Viviamo un tempo buio, e non solo per via di ciò che accade nel mondo e ciò che minaccia di accadere. Viviamo in un tempo buio perché i lumi della cultura si sono affievoliti, e la loro luce raggiunge a malapena pochi fortunati. Dal momento in cui abbiamo cominciato a mercificarla, a farne un ‘attrattore’ per vacanzieri distratti, a ridurre l’arte e la bellezza a mera estetica, a mortificare la conoscenza e la critica.
In questo tempo oscuro, avanza anche l’inverno del politicamente corretto, della riduzione di ogni complessità a schematismi semplici, binari, della demonizzazione/rimozione di ciò che non appare conforme al pensiero dominante.
A ciò purtroppo non si sottrae neanche l’arte, di cui davvero sembra essersi perso ogni valore che non sia di mercato. Anche se certo ciò non vale sempre e dappertutto, neanche nel mondo globalizzato in cui viviamo, indiscutibilmente è, però, vero in quella parte di mondo che chiamiamo ‘occidente’ (un’espressione ormai un po’ priva di senso), così come in quella ‘occidentalizzata’.
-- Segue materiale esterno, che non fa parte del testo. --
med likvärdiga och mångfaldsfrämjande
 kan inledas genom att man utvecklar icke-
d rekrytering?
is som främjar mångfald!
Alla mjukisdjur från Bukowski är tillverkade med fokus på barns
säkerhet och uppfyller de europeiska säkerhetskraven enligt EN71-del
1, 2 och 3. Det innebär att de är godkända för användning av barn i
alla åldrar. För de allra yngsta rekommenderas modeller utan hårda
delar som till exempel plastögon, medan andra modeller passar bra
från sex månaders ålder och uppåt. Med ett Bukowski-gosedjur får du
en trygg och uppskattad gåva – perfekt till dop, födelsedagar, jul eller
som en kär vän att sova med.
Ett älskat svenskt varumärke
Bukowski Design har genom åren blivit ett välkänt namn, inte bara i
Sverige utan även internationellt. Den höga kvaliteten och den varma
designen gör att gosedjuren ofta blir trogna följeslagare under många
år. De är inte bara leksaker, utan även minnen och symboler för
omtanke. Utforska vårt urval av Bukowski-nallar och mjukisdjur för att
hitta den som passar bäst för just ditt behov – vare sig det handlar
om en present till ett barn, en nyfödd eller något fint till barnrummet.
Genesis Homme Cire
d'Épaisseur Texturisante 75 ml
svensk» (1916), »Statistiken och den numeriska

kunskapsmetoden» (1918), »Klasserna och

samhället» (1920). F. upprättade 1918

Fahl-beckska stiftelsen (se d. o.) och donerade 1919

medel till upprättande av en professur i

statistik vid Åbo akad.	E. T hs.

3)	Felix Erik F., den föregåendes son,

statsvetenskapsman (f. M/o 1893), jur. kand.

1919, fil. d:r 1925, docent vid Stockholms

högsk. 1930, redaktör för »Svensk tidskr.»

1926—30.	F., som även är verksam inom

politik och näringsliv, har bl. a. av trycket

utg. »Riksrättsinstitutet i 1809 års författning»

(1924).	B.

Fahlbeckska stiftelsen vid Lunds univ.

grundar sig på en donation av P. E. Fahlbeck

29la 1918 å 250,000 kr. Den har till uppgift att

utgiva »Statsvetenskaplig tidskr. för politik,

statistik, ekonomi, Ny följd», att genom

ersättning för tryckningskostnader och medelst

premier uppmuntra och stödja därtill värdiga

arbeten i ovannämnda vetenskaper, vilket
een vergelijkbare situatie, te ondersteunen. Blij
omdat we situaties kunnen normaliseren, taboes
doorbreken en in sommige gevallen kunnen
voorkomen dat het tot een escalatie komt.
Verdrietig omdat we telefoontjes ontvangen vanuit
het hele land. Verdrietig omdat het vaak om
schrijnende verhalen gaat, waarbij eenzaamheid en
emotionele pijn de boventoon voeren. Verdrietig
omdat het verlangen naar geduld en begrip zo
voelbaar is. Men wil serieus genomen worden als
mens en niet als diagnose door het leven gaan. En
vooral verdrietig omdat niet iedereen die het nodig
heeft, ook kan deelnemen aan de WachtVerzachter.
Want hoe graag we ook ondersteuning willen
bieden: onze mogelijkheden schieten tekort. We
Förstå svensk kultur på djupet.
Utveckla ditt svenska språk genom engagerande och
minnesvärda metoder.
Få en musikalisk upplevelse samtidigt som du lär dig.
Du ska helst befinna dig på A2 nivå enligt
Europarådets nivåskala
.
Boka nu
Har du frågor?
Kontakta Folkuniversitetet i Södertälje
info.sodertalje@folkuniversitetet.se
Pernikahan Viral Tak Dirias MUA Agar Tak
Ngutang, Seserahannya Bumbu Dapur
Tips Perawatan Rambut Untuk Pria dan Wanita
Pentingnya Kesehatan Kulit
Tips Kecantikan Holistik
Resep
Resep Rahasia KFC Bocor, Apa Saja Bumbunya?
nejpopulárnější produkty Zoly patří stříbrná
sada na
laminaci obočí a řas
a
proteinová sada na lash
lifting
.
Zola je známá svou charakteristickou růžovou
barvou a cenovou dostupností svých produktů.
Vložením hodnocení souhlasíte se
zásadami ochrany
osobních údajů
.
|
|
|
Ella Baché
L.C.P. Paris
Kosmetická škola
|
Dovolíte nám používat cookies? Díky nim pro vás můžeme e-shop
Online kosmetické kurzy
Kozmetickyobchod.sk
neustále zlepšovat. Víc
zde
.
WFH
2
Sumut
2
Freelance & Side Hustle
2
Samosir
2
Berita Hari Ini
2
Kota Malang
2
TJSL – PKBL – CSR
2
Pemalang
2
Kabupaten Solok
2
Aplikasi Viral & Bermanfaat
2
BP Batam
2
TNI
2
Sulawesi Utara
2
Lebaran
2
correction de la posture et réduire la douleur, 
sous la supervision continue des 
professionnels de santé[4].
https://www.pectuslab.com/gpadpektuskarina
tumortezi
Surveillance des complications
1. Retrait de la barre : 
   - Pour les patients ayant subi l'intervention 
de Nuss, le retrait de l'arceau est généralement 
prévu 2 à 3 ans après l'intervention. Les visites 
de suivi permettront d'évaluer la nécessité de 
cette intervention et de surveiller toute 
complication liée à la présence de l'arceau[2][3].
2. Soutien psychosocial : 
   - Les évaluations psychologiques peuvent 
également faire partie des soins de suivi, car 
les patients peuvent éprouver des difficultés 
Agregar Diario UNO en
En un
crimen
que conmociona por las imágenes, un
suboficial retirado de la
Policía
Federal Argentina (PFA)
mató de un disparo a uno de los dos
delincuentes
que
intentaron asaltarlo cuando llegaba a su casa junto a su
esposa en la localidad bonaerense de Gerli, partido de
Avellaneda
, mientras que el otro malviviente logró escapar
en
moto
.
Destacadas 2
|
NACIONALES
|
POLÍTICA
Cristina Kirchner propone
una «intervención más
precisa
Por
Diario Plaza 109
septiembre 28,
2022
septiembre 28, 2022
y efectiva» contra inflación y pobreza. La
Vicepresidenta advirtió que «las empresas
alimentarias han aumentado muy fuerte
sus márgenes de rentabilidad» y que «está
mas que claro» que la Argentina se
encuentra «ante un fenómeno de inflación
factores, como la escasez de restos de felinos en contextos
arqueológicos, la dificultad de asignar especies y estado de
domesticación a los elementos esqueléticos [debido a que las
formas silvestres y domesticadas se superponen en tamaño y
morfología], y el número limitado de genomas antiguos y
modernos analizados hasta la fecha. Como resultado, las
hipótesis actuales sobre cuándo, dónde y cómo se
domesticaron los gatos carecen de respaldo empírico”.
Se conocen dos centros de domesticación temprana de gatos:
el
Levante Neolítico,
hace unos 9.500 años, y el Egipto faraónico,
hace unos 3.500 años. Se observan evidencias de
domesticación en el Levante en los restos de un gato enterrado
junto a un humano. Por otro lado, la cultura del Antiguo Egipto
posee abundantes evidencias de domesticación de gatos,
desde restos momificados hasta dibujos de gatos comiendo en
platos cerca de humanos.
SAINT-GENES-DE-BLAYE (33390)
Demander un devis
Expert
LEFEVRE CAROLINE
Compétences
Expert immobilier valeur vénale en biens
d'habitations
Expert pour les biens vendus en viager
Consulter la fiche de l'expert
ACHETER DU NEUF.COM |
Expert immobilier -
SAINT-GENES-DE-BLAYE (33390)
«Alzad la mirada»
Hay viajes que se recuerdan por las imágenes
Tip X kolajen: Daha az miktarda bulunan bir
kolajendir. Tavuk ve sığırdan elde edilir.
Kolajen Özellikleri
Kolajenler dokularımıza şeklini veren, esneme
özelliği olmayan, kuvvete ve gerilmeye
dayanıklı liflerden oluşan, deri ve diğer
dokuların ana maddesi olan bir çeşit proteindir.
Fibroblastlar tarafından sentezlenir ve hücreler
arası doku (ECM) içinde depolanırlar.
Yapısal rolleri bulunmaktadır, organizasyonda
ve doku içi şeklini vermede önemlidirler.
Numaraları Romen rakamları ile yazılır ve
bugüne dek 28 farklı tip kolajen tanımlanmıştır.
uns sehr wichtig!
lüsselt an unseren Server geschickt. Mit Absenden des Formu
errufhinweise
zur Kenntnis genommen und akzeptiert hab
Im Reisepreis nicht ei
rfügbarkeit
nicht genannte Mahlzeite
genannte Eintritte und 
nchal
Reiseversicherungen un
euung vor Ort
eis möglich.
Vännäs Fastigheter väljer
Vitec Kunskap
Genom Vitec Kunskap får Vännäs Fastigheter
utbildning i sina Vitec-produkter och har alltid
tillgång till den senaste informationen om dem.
Ci sono idee, pensieri, talvolta anche soltanto semplici atteggiamenti, che funzionano come virus: basta immetterli nel corpo della società, magari dargli una spintarella iniziale, e poi si propagano da soli. E così è per quell’insieme di ‘posture culturali’ che vanno complessivamente sotto il nome di “politicamente corretto”; dalle rivendicazioni gender al climate change, assistiamo alla trasformazione di problematiche sociali e politiche in veri e propri ‘format’, pacchetti di pensiero conforme per il consumo di massa, la cui messa in discussione è considerata sacrilega.
E come si diceva, sfortunatamente questo meccanismo virale ha raggiunto anche il mondo dell’arte, a partire ovviamente dalle sue istituzioni. Musei e grandi eventi sono sempre più ‘sensibili’ a questo approccio, e riprendono queste tematiche - secondo la declinazione implicita del relativo format - nella tematizzazione di mostre e manifestazioni, nella convinzione che ciò sia non solo più giusto, ma anche più utile al fine di ottenere buona stampa e fondi pubblici. Si è insomma creato un viluppo perverso, in cui istituzioni amministrative e politiche, istituzioni artistiche e culturali, sistema mediatico, agiscono ciascuno alimentando la logica di questa spirale, e l’uno spinge l’altro a perpetuarla. Inevitabilmente, ciò discende a cascata via via verso curatori, critici ed artisti, portando a compimento il processo e chiudendo il cerchio.
L’adesione al politicamente corretto, dunque, implica per certi versi un atteggiamento ‘modaiolo’, ma presenta caratteristiche assai più profonde. Al di là del fatto che sposare il pensiero dominante può ovviamente essere un buon viatico per il successo, all’opposto rifiutarne i presupposti può condannare all’ostracismo, all’emarginazione, alla ripulsa sociale.
Ne consegue che l’intero mondo dell’arte - che è ormai completamente consumer oriented - vi si adegui, vi si adagi, e vada laddove ci si aspetta che vada. L’aspetto più preoccupante, però, è che questo conformismo non è frutto soltanto di un calcolo opportunistico, ma è sempre più prodotto da una sincera adesione culturale, dalla diffusa convinzione di essere così dal lato giusto della storia.
La figura dell’artista capace non solo e non tanto di ‘opporsi’ al pensiero dominante, ma soprattutto capace di spingere il proprio sguardo oltre la superficie, di cogliere e mostrare ciò che ancora non risulta visibile ai più, sembra scomparsa dall’orizzonte. E se anche l’arte precipita nel buio, seppure sfavillante di lustrini, davvero ci stiamo avvicinando alla mezzanotte culturale. E la nemesi finale è che le nuove generazioni finiscano col percepire l’arte come una ‘merce’ tra le tante, contro cui scagliare un’altra merce (warholianamente una lattina di zuppa...) pour épater le bourgeoise, in nome d’un altro caposaldo del politicamente corretto; e senza nemmeno rendersi conto d’essere - con quel gesto - divenuti a loro volta un dentello dell’ingranaggio, la mise en scène del dissenso come atto di supremo conformismo.